Das sind insbesondere auch Kinder, die in der Selbstbeobachtung noch wenig geübt und in Kita oder Schule zudem stark abgelenkt sind. Auf der Negativseite steht allerdings das Risiko, dass diese Kinder dann nie ein Gefühl für die Selbstbeobachtung entwickeln und so lebenslang von einem fehlerlos arbeitenden Gerät abhängig werden.
Hersteller können selbst keine Prüfanträge stellen
Noch hat der GBA keine Empfehlung abgegeben. Dennoch stellt pikanter weise ausgerechnet die beklagte DAK seit Anfang Juli insulinpflichtigen Diabetes-Patienten ein neuartiges Gerät zur Messung im Unterhautfettgewebe zur Verfügung. Mit dem Hersteller Abbott hat sie einen entsprechenden Vertrag geschlossen.
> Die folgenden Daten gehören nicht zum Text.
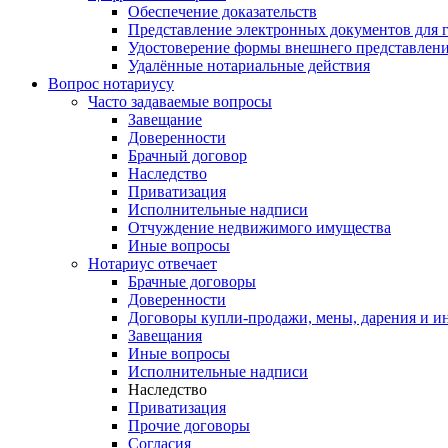
Обеспечение доказательств
Представление электронных документов для 
Удостоверение формы внешнего представлени
Удалённые нотариальные действия
Вопрос нотариусу
Часто задаваемые вопросы
Завещание
Доверенности
Брачный договор
Наследство
Приватизация
Исполнительные надписи
Отчуждение недвижимого имущества
Иные вопросы
Нотариус отвечает
Брачные договоры
Доверенности
Договоры купли-продажи, мены, дарения и и
Завещания
Иные вопросы
Исполнительные надписи
Наследство
Приватизация
Прочие договоры
Согласия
Das Gerät ist zwar nicht an eine Insulinpumpe gekoppelt. Weil das BSG in seinem Urteil aber auf das Messverfahren abstellte, wird die DAK nun wohl überprüfen müssen, ob sie bis zu einer GBA-Empfehlung daran festhalten kann. Für die Bewegungsschiene verpflichtete das BSG den GKV-Spitzenverband, im GBA einen Prüfantrag zu stellen.
Als Konsequenz ist es zudem möglich, dass der Spitzenverband auch die motorgetriebenen Schienen von der Hilfsmittelliste nimmt und nun doch noch vom GBA bewerten lässt.
Eigene Prüfanträge können Hersteller beim GBA nicht stellen. Das ist insbesondere für Firmen problematisch, deren Geräte kleinere Patientengruppen versorgen, die - anders als etwa die Diabetiker - nicht eine Patientenvertreterin im GBA sitzen haben. Immerhin können sie beim GBA einen Antrag auf Erprobung stellen.
Dafür müssen sie aber einräumen, dass die von ihrem Gerät angewandte Methode noch nicht ausreichend untersucht ist. Gerade im Licht der neuen BSG-Rechtsprechung, scheint diese hohe Hürde überzogen.